> _Work request_: Rewrite the passage of the bucket-swinging solution starting at "distance of the" and ending at "force with weight.", putting "outward force" in place of "centrifugal force".

Question

A student has 67-cm-long arms. What is the minimum angular velocity (in rpm) for swinging a bucket of water in a vertical circle without spilling any? The distance from the handle to the bottom of the bucket is 35 cm .

Answer 1

29.6 rpm

Step-by-step explanation:

length of arm = 67 cm

distance of handle to the bottom = 35 cm

radius of rotation, R = 67 + 35 = 102 cm = 1.02 m

The centripetal force acting on the bucket is balanced by the weight of the bucket.

mRω² = mg

R x ω² = g

`\omega = \sqrt(g)/(R)`

`\omega = \sqrt(9.8)/(1.02)`

ω = 3.1 rad/s

Let f is the frequency in rps

ω = 2 x 3.14 x f

3.1 = 2 x 3.14 xf

f = 0.495 rps

f = 29.6 rpm

Answer 2

29.61 rpm.

Step-by-step explanation:

Given,

student arm length, l = 67 cm

distance of the bucket, r = 35 m

Minimum angular speed of the bucket so, the water not fall can be calculated by equating centrifugal force with weight.

Now,

`mg = m r \omega^2`

`\omega = \sqrt{(g)/(R)}`

R = 67 + 35 = 102 cm = 1.02 m

`\omega = \sqrt{(9.81)/(1.02)}`

`\omega = 3.101\ rad/s`

`\omega = (3.101)/(2\pi) = 0.494\ rev/s`

`\omega = 0.494 * 60 = 29.61\ rpm`

minimum angular velocity is equal to 29.61 rpm.

> _Extracted entries_:
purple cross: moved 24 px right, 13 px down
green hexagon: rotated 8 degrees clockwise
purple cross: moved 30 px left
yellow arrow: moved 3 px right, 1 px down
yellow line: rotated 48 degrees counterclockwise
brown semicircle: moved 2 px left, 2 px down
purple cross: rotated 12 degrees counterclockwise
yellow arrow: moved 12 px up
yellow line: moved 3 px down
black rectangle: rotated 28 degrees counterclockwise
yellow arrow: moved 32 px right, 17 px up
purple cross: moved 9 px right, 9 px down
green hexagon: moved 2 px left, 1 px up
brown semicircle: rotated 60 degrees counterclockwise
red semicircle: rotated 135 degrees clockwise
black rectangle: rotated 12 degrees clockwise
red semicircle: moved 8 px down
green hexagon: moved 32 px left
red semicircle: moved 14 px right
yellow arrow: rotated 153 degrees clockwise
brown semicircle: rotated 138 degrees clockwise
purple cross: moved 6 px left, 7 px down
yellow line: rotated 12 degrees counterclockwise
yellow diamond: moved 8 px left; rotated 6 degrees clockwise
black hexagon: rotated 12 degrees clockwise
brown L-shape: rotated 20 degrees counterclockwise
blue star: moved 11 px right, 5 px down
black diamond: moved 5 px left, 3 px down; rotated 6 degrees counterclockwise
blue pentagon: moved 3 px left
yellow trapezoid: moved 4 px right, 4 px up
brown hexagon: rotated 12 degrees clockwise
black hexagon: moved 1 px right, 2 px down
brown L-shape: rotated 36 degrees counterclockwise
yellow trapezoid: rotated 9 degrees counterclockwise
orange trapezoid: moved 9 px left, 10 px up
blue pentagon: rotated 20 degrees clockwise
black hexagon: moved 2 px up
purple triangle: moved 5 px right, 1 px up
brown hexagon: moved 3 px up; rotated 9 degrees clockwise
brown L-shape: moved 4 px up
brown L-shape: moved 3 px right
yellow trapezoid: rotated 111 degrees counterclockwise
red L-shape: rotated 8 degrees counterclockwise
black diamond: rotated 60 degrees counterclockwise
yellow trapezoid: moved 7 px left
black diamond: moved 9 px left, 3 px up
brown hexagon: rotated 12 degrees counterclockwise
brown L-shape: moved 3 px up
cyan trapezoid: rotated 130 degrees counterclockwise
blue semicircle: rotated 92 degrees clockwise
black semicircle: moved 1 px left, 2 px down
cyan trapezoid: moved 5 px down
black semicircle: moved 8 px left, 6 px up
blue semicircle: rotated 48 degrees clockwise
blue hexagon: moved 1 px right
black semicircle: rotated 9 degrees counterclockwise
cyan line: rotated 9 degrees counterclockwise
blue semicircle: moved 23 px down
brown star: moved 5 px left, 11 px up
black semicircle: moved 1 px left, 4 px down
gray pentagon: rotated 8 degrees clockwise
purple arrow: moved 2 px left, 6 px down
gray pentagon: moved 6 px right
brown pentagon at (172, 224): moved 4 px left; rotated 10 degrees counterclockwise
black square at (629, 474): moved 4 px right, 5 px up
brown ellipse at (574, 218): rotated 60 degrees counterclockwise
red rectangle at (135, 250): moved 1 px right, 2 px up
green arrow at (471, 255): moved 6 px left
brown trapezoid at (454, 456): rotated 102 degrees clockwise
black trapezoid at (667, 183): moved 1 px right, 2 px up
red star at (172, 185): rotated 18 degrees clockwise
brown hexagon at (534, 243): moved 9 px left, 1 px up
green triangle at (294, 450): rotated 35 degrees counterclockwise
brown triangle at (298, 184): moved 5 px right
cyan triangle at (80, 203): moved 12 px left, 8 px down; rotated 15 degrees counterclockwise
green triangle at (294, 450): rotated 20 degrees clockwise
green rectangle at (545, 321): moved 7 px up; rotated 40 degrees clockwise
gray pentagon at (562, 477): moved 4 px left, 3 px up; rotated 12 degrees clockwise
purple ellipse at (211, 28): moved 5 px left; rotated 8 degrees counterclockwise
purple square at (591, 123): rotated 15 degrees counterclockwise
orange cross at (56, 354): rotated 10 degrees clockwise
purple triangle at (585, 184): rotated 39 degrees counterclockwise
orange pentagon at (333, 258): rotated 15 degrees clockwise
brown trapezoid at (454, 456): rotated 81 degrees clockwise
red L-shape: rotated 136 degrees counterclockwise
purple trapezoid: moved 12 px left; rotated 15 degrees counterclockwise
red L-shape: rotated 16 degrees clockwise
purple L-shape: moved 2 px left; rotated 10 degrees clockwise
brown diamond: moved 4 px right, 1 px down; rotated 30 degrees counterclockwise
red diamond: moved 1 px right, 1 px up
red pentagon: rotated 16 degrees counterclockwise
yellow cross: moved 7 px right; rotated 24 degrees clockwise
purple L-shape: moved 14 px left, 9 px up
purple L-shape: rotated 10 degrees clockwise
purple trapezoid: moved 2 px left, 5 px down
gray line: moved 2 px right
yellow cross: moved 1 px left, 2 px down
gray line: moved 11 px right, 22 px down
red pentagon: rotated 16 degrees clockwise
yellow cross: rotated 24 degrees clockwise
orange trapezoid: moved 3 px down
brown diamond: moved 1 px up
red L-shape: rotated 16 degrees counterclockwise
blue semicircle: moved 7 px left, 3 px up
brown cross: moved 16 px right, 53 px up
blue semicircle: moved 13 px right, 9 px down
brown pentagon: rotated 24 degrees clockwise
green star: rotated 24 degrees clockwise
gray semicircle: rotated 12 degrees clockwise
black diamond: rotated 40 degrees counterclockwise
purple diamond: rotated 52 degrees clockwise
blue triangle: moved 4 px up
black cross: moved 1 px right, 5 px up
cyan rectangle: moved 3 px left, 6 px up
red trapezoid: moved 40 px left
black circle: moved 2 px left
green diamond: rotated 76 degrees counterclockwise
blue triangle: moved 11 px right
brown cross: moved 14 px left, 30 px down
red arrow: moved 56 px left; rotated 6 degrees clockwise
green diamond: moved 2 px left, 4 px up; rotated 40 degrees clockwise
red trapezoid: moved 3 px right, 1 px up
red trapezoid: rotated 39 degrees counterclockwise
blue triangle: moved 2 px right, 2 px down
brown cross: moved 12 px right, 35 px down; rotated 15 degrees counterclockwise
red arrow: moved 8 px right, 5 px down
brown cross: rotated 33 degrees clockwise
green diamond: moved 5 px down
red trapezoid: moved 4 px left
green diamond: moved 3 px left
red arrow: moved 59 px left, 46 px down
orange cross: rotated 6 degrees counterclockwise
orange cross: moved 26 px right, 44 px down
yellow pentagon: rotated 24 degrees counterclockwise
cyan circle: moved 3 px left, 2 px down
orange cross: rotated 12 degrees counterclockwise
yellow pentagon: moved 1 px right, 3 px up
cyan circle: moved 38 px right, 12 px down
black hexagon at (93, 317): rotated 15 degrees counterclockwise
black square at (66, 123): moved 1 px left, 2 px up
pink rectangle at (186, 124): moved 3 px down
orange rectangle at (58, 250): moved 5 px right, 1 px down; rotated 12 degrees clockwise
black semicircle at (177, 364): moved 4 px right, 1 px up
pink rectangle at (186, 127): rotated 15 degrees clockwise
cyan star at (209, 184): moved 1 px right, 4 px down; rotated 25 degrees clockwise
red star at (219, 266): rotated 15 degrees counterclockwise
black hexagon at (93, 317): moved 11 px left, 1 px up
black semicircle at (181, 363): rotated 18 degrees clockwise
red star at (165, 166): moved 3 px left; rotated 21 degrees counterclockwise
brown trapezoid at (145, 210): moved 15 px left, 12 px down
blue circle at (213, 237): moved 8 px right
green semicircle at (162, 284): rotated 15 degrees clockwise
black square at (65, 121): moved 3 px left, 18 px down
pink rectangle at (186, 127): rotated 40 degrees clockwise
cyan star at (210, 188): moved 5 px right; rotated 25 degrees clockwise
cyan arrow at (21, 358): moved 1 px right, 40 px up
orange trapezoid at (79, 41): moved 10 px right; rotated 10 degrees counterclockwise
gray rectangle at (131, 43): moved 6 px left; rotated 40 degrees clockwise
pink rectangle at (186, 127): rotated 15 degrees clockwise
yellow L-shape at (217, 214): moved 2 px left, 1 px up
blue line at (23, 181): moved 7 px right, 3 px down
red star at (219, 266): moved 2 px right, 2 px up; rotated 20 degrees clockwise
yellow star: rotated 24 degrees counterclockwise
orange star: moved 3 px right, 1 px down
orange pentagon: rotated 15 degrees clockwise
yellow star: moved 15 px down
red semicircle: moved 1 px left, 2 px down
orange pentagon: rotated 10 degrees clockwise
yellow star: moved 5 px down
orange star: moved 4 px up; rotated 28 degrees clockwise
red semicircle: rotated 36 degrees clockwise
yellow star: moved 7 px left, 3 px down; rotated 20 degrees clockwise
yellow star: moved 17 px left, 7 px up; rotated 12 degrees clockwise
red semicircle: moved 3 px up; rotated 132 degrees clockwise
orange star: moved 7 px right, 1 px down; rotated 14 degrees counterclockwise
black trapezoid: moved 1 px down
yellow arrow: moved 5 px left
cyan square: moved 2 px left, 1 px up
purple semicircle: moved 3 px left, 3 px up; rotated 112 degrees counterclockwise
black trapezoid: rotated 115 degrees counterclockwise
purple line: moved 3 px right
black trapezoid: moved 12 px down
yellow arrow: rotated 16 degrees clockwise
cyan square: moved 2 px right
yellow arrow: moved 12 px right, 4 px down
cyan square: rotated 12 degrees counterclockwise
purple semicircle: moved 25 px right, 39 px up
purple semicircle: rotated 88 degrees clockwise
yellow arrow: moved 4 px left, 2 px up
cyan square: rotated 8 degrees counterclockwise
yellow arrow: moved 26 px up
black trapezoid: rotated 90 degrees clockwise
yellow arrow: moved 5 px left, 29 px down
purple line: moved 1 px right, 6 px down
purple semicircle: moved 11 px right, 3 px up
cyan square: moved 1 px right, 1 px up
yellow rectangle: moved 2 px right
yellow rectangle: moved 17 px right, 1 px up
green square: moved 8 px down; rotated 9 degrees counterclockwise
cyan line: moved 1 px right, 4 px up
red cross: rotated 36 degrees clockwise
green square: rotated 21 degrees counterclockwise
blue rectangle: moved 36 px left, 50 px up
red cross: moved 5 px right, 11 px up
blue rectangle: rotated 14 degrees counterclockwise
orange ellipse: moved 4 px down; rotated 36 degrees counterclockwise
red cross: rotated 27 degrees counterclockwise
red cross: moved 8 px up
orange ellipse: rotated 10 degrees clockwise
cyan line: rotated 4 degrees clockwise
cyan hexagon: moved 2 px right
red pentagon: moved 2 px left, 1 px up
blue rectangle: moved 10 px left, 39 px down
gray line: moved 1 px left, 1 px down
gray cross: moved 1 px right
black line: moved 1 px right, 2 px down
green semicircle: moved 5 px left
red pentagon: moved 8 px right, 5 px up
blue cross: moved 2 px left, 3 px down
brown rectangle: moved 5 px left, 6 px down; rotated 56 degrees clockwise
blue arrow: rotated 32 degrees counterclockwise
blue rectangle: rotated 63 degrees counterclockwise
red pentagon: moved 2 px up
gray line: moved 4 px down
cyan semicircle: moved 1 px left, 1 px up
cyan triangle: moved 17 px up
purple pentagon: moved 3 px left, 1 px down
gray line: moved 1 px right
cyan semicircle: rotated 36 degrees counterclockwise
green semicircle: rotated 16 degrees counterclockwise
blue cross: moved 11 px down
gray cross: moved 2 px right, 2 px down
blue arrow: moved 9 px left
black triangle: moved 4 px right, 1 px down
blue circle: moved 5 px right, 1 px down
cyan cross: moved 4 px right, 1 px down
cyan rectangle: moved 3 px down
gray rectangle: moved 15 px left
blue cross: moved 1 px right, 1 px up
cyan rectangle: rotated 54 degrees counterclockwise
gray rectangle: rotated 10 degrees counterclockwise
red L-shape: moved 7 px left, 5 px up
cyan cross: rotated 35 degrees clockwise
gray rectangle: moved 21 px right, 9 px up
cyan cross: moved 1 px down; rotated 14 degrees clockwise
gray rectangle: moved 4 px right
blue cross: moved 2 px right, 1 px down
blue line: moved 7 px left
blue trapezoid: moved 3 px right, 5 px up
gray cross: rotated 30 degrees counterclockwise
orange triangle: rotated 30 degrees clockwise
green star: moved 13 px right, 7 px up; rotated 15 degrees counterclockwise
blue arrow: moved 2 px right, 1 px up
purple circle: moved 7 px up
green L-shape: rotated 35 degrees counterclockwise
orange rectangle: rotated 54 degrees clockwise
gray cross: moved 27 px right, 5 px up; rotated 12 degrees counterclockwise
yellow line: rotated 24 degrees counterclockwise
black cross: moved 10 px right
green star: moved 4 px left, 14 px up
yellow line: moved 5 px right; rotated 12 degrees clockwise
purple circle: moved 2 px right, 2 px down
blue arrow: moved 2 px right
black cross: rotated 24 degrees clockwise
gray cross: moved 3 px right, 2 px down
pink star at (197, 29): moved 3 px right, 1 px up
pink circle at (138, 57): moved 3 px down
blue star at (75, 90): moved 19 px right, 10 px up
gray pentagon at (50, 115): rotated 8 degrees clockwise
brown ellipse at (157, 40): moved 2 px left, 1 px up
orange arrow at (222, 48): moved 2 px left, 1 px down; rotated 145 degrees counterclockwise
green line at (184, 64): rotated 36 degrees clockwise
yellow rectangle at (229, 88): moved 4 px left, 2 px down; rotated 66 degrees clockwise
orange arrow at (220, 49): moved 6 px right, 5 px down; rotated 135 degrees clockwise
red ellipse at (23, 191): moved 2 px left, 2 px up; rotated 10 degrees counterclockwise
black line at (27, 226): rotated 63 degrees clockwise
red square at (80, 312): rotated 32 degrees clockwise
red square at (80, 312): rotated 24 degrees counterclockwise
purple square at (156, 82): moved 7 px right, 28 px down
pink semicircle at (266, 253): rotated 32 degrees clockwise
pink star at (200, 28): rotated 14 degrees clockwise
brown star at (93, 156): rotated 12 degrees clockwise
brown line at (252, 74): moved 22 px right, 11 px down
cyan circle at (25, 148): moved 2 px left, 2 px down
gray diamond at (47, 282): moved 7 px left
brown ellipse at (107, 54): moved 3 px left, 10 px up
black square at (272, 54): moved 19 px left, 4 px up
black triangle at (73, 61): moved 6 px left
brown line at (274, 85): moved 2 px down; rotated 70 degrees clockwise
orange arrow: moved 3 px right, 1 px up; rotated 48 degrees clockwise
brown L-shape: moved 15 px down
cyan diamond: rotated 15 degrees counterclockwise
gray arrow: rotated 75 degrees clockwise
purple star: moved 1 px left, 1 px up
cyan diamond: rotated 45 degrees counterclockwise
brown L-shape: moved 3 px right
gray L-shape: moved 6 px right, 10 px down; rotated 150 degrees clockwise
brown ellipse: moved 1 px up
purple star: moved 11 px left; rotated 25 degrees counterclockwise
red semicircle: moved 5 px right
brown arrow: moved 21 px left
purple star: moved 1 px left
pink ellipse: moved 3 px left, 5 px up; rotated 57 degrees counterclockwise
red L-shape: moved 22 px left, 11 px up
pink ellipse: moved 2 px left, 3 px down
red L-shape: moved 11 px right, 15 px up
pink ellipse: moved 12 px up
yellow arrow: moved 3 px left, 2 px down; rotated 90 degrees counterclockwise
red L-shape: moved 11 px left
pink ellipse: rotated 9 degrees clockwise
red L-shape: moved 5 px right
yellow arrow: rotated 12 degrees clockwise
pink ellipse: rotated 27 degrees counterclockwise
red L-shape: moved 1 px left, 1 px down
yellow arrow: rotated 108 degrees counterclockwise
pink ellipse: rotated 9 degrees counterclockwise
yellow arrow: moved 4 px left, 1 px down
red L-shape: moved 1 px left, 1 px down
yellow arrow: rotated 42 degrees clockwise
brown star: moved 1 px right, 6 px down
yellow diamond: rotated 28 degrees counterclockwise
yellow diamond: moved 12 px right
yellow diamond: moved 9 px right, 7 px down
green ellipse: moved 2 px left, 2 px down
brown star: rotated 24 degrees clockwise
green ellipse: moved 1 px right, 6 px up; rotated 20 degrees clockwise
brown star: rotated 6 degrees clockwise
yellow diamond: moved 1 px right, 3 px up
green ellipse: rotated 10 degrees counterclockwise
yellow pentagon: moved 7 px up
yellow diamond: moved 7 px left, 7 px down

> _Written response_:
distance of the bucket, r = 35 m

Minimum angular speed of the bucket so, the water not fall can be calculated by equating outward force with weight.